Problem details:
Among the lines below, return each one that contains the word "jrstn".

Material to process:

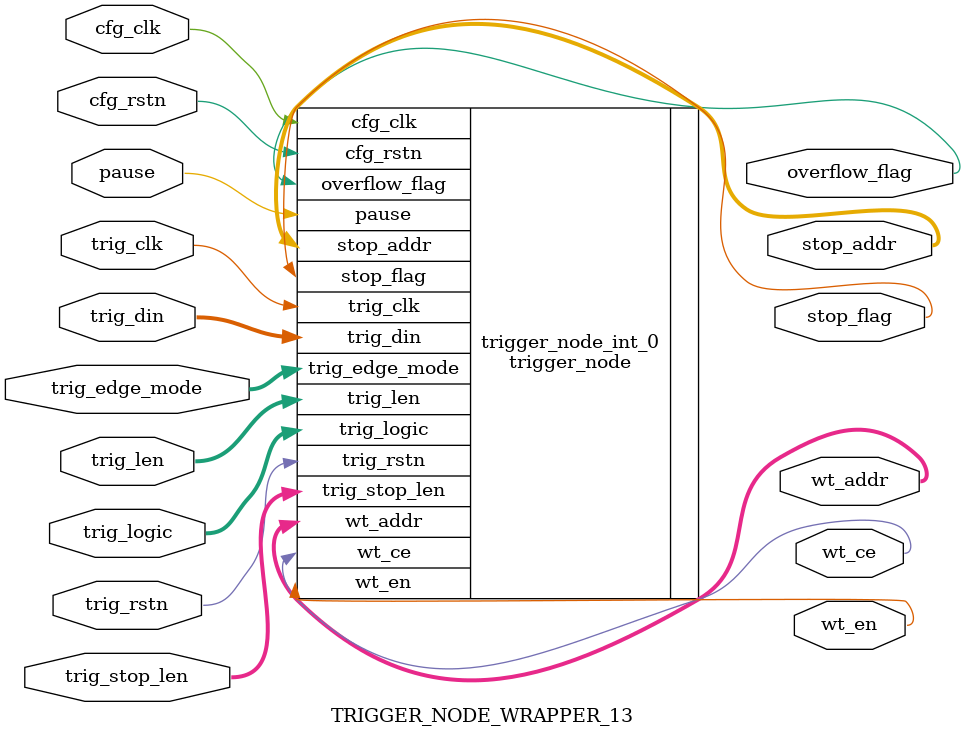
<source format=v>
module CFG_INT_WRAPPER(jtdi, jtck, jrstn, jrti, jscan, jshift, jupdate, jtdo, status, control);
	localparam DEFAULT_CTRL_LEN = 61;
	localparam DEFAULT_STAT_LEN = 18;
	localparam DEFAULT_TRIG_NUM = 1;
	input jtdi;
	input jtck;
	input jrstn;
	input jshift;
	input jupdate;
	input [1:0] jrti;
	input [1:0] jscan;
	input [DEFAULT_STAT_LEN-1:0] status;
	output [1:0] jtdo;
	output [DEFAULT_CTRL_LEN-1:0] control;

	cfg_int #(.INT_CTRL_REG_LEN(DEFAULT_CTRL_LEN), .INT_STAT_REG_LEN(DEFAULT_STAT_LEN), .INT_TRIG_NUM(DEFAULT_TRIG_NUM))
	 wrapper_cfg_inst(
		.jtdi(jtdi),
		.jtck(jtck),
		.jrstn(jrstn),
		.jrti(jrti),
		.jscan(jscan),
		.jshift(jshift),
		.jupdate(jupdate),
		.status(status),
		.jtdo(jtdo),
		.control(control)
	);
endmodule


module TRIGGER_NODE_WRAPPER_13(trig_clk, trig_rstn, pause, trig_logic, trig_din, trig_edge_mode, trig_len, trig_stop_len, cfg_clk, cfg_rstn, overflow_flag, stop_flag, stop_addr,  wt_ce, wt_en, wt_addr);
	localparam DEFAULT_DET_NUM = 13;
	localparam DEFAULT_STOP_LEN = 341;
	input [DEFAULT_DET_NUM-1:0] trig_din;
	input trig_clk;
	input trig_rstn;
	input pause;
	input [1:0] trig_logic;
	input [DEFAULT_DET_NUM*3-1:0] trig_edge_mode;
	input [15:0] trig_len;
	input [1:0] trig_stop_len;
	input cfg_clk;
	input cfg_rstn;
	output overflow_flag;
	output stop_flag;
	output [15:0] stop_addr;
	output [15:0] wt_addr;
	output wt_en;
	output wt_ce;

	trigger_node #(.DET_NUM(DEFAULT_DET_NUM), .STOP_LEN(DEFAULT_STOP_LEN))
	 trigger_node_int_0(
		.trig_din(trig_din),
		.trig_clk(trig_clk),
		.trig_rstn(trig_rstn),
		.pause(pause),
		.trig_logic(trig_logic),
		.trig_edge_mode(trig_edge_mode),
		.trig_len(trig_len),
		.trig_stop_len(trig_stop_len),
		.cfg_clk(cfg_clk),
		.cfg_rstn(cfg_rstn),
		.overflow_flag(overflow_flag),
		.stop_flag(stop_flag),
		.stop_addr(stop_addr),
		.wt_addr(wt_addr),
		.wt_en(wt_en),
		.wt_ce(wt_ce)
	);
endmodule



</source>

Solution to this problem:
module CFG_INT_WRAPPER(jtdi, jtck, jrstn, jrti, jscan, jshift, jupdate, jtdo, status, control);
	input jrstn;
		.jrstn(jrstn),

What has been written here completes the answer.